Your heart doesn't exist in isolation, fiercely pumping blood while the rest of your viscera remain perfectly still. Each beat sends tiny shudders as blood moves around - and now a new MRI technique has managed to capture that effect on the brain in real-time, amplifying it to observe how it works.

It's not just for funsies - although watching a video of the technique in action is absolutely fascinating - but to provide a tool that can help diagnose difficult-to-see conditions in the brain.

The way this method helps diagnostics is by providing a baseline for the brain's normal movement, which could therefore help doctors pick out anything unusual.

The amount by which your brain moves when your heart pumps blood into it is, in actuality, seriously minute: somewhere between just 10 and 180 micrometres, less than the width of the human hair. You wouldn't want it to be a huge amount anyway, given the limited real estate in your skull.

But this tiny motion is pretty hard to image with MRI. So the research team - comprising members from Stanford University, the University of Auckland in New Zealand, and Stevens Institute of Technology - found a way to magnify it.

They call their technique phase-based amplified MRI (aMRI), and it has taken two years to refine. It works by combining a pulsometer, MRI and an algorithm developed at MIT for amplifying motion in real-world videos.

"We have succeeded in revealing small motions near the midbrain, spinal cord, cerebellum and even in areas such as the frontal lobe" says Stanford University's Itamar Terem, who fine-tuned the technique.

The patient wears the pulsometer, which allows the researchers to coordinate the heartbeat with images of the brain. The algorithm is then applied to the recording of the movement of blood and cerebrospinal fluid through the brain (the flow of the latter seems to correspond with the pulse).

Here's where it gets really cool: the skull and all anatomical features are displayed at actual scale; the brain tissue motion, blood, and cerebrospinal fluid flow are magnified.

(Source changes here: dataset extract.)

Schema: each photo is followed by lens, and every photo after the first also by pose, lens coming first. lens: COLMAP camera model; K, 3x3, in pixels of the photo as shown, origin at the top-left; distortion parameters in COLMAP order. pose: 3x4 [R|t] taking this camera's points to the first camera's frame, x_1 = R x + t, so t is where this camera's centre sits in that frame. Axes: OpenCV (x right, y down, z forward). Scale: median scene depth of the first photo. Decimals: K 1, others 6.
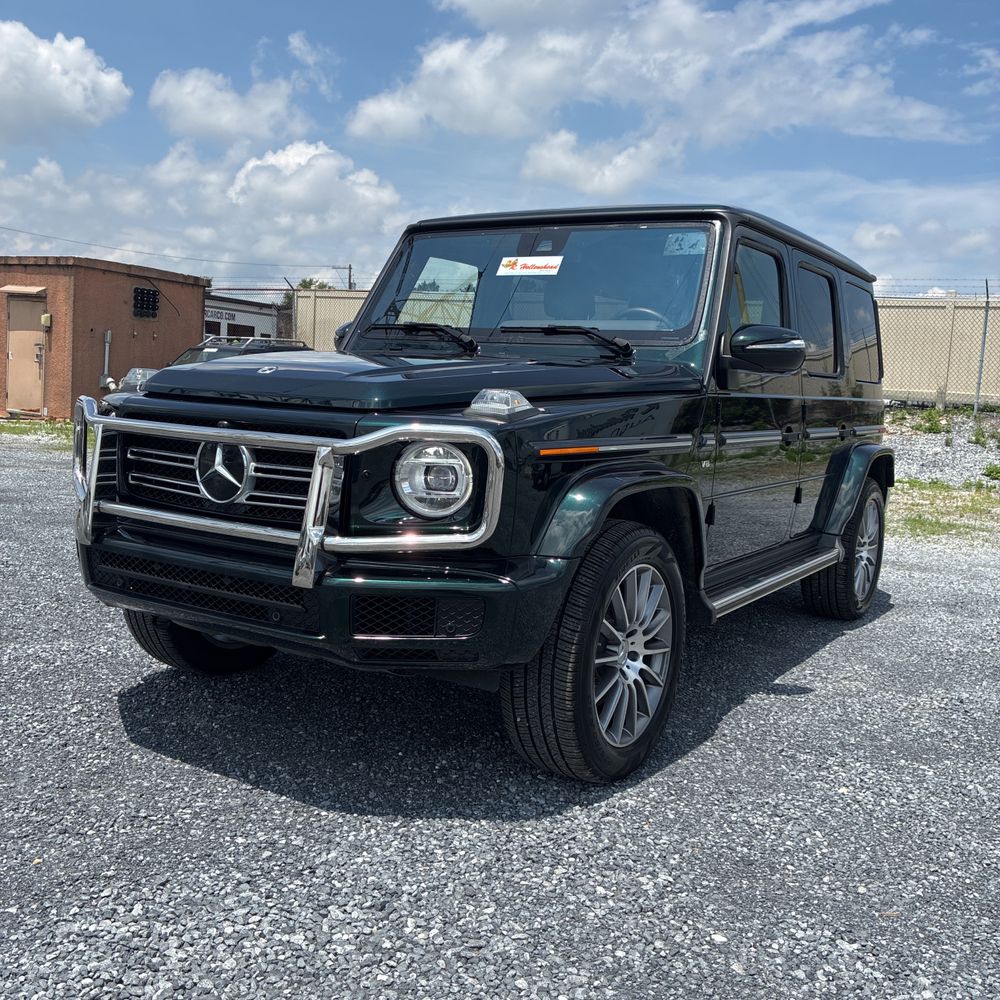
lens RADIAL K [[1027.4, 0, 507.2], [0, 1027.4, 500.1], [0, 0, 1]] dist [0.026821, 0.000000]
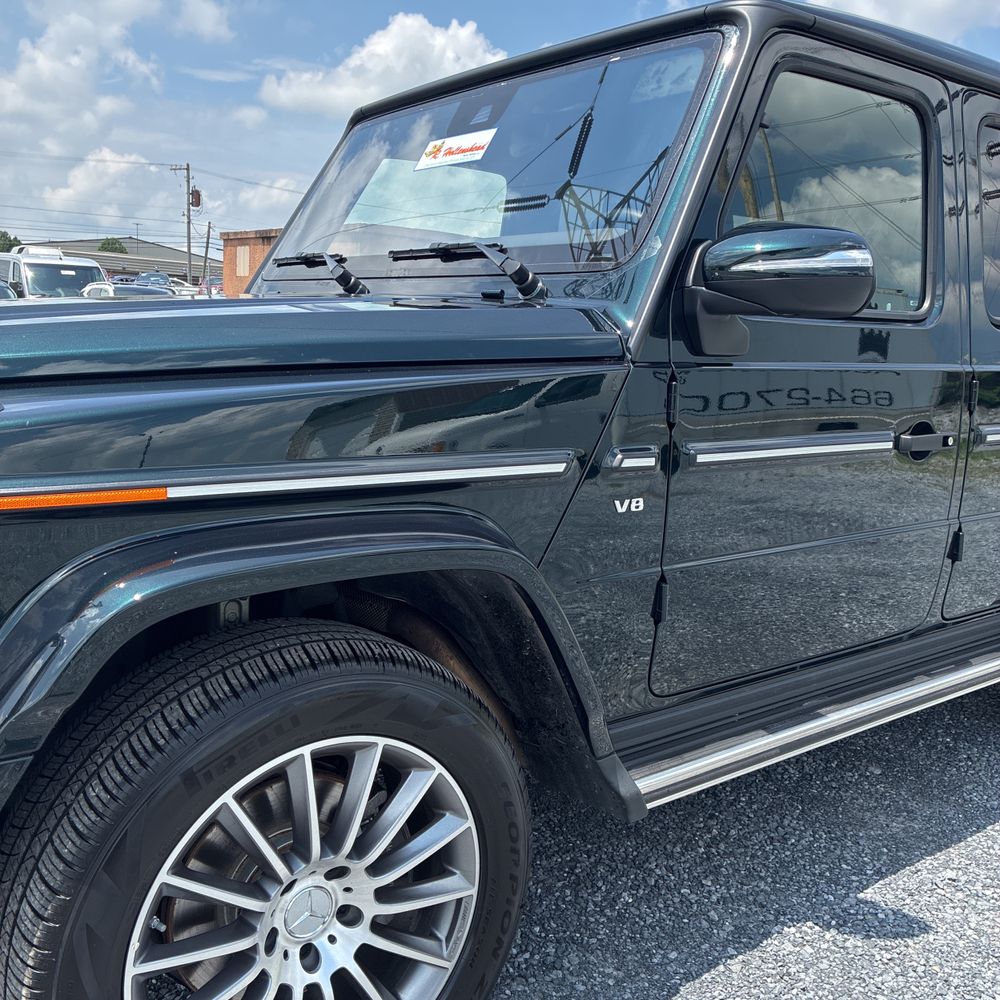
lens RADIAL K [[1027.4, 0, 523.2], [0, 1027.4, 496.9], [0, 0, 1]] dist [0.026821, 0.000000]
pose [[0.943921, 0.038651, -0.327901, 0.277916], [-0.028399, 0.998948, 0.035999, -0.049981], [0.328947, -0.024668, 0.944026, 0.459891]]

This gives doctors better visibility than the previous method of observing these changes, particularly in areas that move the most, such as the mid-brain and spinal cord. Using the new technique, these areas showed a significant reduction in video artefacts such as blooming and shading.

It also revealed subtle motion in other regions of the brain that had not been observed before.

"You can sometimes capture the whole head 'nodding' in the scanner due to the force of the blood pumping into the brain every time the heart beats," says senior author Samantha Holdsworth from the University of Auckland, who originally co-developed the foundations for the aMRI method.

To test their approach, the team tried it on two people: a healthy control, and a patient with a condition called Chiari malformation type I, whereby the brain tissue extends down into the spinal canal due to an abnormally shaped skull.

The brain of the Chiari patient showed significantly more movement in two locations compared to the healthy control.

"Better visualisation and understanding of the biomechanical properties of the brain could lead to earlier detection and monitoring of brain disorders," says one of the team, mechanical engineer Mehmet Kurt of Stevens Institute of Technology.

The researchers plan to use phase-based aMRI in clinical settings on patients with a wide range of conditions and structural brain abnormalities, to observe the different ways the brain moves in those cases.

The research has been published in the journal Magnetic Resonance in Medicine.